We have a lot of test cases that have UB inadvertently. These tests cannot be verified with Alive2 because technically the compiler is allowed to produce whatever it wants. So we lose a lot of goodness. (as a reminder, Alive2 has found 100+ bugs just by running it over LLVM’s tests)
Moreover, in the future, unwanted optimizations that detect UB may kick in and we end up not testing what we want.
For example, we should avoid these in tests:
- div v, undef / poison / 0
- br undef / poison
- load ptr undef / poison
- store val, ptr undef / undef
- memcpy ptr undef / poison
- getelementptr undef/poison
- (any memory access operations with undef / poison pointers)
For example, right now we have 4970 occurrences of “br undef” in the tests directory. As an example, I’ve removed “br undef” from InstCombine tests today ([NFC] remove 'br undef' from InstCombine test cases · llvm/llvm-project@952e069 · GitHub).
Please make sure new tests at least are free of UB. Thank you!
If you want to help, please remove UB from your favorite tests! We also need to patch llvm-reduce to avoid introducing so many undefs. Usually adding a new argument to the function is a better replacement for a function than undef (doesn’t trigger UB straight away anywhere).
I think we may be able to use Alive2 to catch at least some of those instances (and other UB that may be a bit more difficult to grep for).
I put together a simple pass that replaces all functions with
unreachable and a script that checks if the result still verifies, in a way that can be used as drop-in replacement for
opt when running llvm-lit. The code is here: ⚙ D127607 Add pass to turn function into Unreachable and script to find UB. (WIP)
I went ahead and fixed a few cases that seemed straight-forward
I disagree. We still need tests that we handle and codegen these correctly. For codegen testcase reduction, replacement with undef is substantially more useful than adding arguments.
Codegen and IR tests are different things.
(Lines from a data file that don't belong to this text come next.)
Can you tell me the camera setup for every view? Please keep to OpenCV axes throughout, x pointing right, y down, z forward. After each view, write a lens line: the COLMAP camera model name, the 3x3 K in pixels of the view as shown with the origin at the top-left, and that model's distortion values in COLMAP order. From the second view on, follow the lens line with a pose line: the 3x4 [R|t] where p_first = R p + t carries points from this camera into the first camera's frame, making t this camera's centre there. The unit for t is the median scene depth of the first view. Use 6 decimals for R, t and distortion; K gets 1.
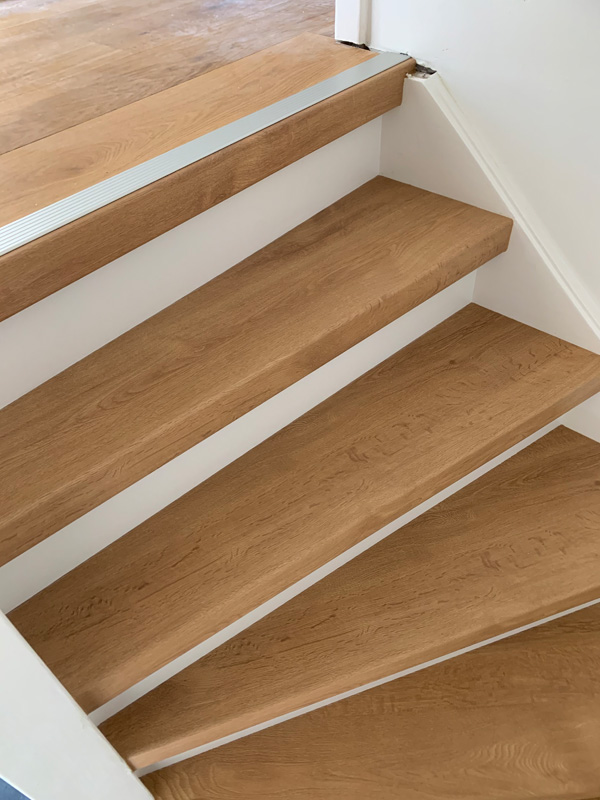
lens RADIAL K [[605.7, 0, 296.1], [0, 605.7, 402.4], [0, 0, 1]] dist [0.046751, -0.069238]
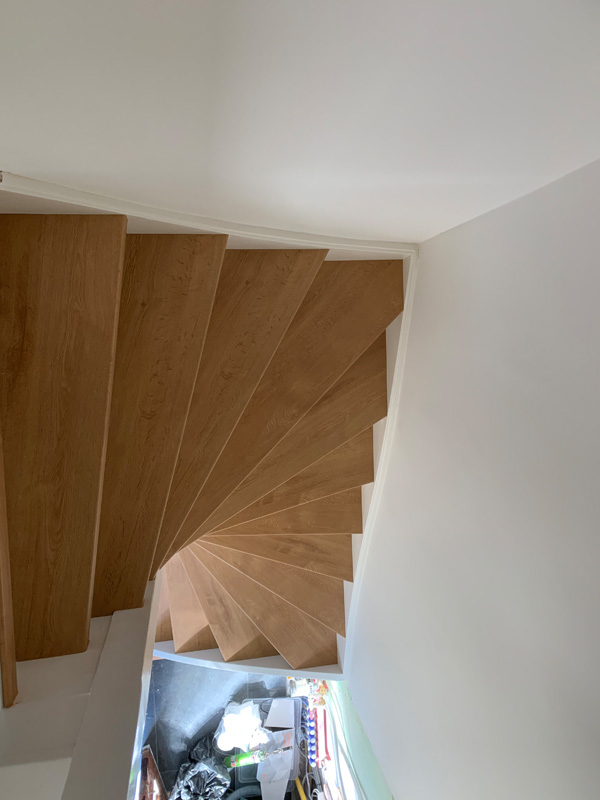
lens RADIAL K [[605.7, 0, 296.1], [0, 605.7, 402.4], [0, 0, 1]] dist [0.046751, -0.069238]
pose [[0.706836, -0.692355, 0.145012, 0.163751], [0.322965, 0.498249, 0.804638, -1.091133], [-0.629347, -0.521913, 0.575786, -0.174806]]
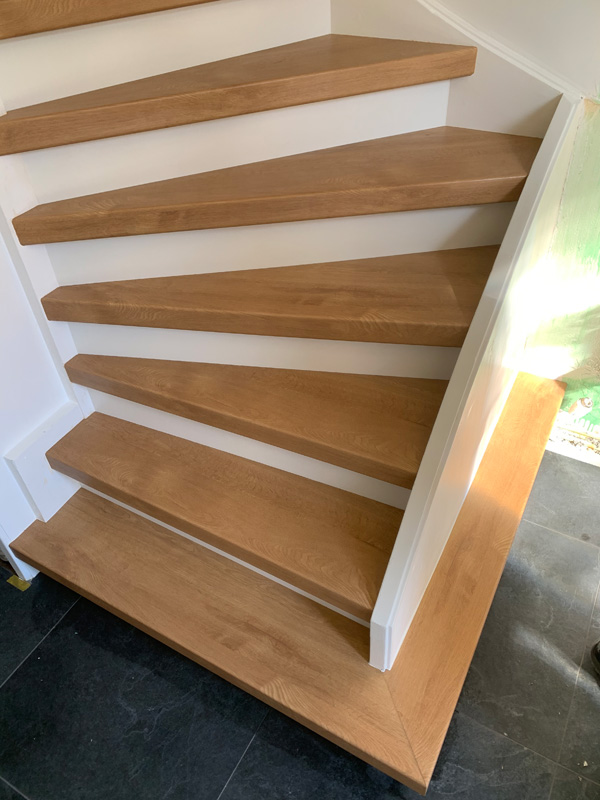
lens RADIAL K [[604.3, 0, 304.6], [0, 604.3, 405.8], [0, 0, 1]] dist [0.046458, -0.068205]
pose [[-0.201866, -0.620345, 0.757907, -1.751981], [0.726902, 0.423731, 0.540430, 1.476838], [-0.656402, 0.660019, 0.365393, 1.213119]]
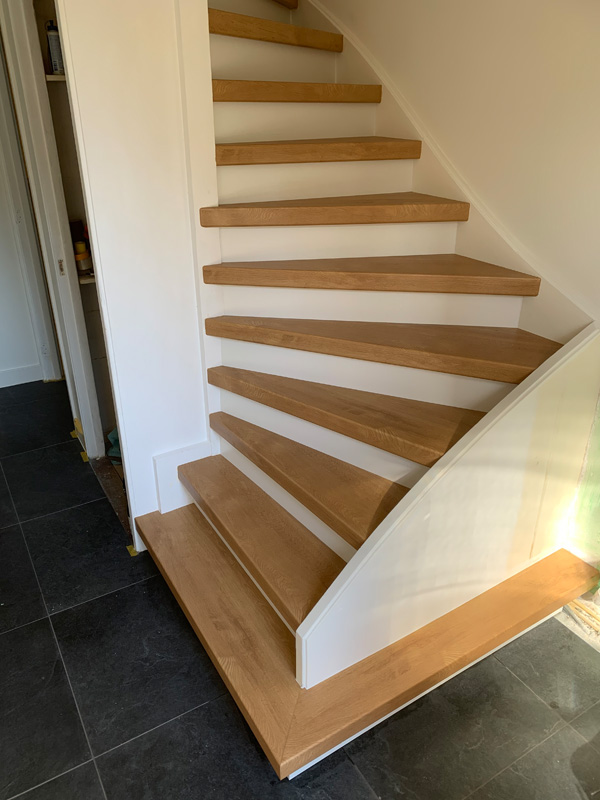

I’m not advocating we should remove all instances of undef from the test suite (not until we get rid of undef in the IR).
Still, given that ‘br undef’ and ‘store ptr undef’ are UB, there’s no value in testing that they generate the “right” assembly, because there’s no such thing for UB. We need to make sure LLVM doesn’t crash, but that’s it.
Didn’t bugpoint (use to) replace branch conditions with undef as one of its strategies? That would explain the source of a lot of those. I know that we have a lot of
br undef in AMDGPU tests, which always struck me as a bit iffy but I never found the “activation energy” to dig into it. Most of these tests should just be converted into branching on a function argument.
Yep, both bugpoint and llvm-reduce introduce a lot of undefs in branching and as pointers.
In the past the thinking was that ‘br undef’ was a non-deterministic jump to either branch, but we’ve settled on UB now.
I totally agree that we should (have the option to) not emit static UB into test cases created by llvm-reduce/bugpoint. This came up over the years multiple times. For me, it matters as the Attributor will exploit UB in the future better and thereby make tests useless.